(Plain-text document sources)
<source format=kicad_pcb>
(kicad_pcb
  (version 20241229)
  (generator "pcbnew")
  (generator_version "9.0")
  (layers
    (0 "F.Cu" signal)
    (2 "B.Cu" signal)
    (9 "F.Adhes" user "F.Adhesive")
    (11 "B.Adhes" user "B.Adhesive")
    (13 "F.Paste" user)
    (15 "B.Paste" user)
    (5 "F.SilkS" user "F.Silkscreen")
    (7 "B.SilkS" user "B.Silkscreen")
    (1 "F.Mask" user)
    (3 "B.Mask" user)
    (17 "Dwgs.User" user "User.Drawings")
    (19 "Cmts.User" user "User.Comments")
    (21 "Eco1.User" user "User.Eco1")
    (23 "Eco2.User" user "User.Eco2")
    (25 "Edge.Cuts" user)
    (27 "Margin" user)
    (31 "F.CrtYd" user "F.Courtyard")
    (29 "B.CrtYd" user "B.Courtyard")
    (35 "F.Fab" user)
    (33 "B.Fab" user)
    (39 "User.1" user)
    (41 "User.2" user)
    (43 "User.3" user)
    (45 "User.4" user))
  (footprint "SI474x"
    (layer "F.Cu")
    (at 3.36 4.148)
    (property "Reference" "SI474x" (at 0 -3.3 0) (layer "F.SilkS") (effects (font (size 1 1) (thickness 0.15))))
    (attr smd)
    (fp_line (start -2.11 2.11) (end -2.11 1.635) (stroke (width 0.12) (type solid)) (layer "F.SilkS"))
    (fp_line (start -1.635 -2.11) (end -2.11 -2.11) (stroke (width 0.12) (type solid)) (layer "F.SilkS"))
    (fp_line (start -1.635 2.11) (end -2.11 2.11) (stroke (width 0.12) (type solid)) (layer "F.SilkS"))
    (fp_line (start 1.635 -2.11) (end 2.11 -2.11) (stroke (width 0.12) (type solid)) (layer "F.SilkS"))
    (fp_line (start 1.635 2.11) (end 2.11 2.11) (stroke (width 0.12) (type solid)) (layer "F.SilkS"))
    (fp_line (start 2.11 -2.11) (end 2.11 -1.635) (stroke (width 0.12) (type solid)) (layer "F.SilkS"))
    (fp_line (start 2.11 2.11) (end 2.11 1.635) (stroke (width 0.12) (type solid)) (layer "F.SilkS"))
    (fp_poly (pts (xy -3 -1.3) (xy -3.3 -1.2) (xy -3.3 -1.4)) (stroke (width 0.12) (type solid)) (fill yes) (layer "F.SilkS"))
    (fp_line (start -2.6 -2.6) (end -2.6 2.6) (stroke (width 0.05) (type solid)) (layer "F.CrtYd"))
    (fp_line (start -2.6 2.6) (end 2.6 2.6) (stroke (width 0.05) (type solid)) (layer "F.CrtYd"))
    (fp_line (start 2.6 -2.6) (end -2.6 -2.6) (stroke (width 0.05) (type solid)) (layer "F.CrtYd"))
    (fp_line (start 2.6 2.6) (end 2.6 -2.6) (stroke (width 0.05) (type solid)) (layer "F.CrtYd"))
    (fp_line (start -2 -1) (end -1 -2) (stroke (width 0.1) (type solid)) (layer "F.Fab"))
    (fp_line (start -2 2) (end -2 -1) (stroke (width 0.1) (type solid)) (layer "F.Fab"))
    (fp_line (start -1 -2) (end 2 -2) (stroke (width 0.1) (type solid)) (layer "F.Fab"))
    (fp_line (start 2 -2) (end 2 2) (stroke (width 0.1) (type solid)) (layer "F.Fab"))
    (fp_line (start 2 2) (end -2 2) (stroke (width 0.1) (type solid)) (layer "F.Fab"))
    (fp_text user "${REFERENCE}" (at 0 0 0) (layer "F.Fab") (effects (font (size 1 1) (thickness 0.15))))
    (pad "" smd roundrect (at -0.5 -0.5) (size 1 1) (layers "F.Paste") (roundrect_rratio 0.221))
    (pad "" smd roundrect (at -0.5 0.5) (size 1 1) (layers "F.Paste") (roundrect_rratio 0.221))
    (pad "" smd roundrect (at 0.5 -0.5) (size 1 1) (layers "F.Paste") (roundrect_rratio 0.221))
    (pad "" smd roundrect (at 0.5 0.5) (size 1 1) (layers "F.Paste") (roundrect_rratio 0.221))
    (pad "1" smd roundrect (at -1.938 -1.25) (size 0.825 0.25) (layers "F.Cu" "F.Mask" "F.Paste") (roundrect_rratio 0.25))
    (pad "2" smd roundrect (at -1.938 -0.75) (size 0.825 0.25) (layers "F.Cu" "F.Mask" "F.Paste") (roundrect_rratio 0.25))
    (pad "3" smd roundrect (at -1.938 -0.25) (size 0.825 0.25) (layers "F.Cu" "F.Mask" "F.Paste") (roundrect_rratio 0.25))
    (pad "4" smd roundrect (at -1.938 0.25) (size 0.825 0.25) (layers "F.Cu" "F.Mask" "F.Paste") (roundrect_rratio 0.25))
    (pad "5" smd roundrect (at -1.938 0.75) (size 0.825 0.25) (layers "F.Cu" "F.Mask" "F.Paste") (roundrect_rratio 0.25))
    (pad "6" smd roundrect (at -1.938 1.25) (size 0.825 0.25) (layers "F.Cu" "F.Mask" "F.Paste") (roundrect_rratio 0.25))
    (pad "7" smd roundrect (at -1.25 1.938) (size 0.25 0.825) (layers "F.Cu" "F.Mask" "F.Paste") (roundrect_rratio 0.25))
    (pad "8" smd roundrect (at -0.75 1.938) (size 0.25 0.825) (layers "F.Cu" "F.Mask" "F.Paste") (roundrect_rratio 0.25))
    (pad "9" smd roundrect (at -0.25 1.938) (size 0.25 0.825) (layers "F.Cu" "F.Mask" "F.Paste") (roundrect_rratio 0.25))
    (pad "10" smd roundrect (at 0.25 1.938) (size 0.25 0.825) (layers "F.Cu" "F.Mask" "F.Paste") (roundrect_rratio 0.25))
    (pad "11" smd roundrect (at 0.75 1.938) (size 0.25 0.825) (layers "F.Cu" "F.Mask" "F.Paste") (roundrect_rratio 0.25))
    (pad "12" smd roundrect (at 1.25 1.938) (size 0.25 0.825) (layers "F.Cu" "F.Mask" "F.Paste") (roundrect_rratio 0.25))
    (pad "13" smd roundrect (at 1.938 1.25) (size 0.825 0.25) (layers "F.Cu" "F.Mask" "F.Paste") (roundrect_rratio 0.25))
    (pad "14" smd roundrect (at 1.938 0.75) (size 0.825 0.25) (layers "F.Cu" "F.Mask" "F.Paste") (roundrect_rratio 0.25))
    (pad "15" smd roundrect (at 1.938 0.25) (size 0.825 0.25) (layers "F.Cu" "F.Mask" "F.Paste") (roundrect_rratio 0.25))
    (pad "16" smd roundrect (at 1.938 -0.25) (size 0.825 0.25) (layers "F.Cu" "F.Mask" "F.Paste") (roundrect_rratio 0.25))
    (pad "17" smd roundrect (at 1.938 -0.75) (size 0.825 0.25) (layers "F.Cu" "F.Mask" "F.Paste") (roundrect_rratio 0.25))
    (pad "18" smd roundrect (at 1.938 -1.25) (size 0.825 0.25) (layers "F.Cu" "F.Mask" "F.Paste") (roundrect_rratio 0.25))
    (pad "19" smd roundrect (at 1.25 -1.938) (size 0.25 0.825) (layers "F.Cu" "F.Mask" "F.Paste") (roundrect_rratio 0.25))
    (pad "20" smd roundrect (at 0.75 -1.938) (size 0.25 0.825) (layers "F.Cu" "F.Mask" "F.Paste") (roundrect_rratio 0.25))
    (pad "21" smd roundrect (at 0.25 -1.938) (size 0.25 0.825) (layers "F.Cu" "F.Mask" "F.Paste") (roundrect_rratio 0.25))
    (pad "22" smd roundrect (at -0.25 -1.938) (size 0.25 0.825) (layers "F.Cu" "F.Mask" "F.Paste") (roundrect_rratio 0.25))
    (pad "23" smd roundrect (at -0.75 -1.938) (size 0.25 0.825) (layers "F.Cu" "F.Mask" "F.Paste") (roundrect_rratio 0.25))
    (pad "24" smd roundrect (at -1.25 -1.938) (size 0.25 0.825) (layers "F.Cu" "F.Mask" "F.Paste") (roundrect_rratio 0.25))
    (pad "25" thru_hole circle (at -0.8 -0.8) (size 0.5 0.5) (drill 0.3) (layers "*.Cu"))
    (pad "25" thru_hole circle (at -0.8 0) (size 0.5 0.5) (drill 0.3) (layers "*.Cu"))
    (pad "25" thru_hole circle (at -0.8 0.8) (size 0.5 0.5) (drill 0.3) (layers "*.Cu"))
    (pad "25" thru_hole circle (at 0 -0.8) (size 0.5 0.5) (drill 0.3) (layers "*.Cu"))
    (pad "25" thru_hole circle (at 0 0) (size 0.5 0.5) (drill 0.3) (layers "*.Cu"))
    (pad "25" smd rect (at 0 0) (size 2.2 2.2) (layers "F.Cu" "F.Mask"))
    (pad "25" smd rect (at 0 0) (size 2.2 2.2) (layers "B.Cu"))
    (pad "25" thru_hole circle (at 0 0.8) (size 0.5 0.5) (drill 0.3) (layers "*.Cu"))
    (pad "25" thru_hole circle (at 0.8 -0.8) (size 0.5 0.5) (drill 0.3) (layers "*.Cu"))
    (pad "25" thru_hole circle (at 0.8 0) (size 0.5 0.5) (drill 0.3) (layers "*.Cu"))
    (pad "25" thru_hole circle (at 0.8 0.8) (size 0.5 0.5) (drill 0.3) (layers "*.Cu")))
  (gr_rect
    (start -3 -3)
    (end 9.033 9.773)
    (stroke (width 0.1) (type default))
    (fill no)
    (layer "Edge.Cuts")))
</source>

▶ [EXERCISE]
Output only the count of lines in the data containing "Adhes".

▶ [TASK ANSWER]
2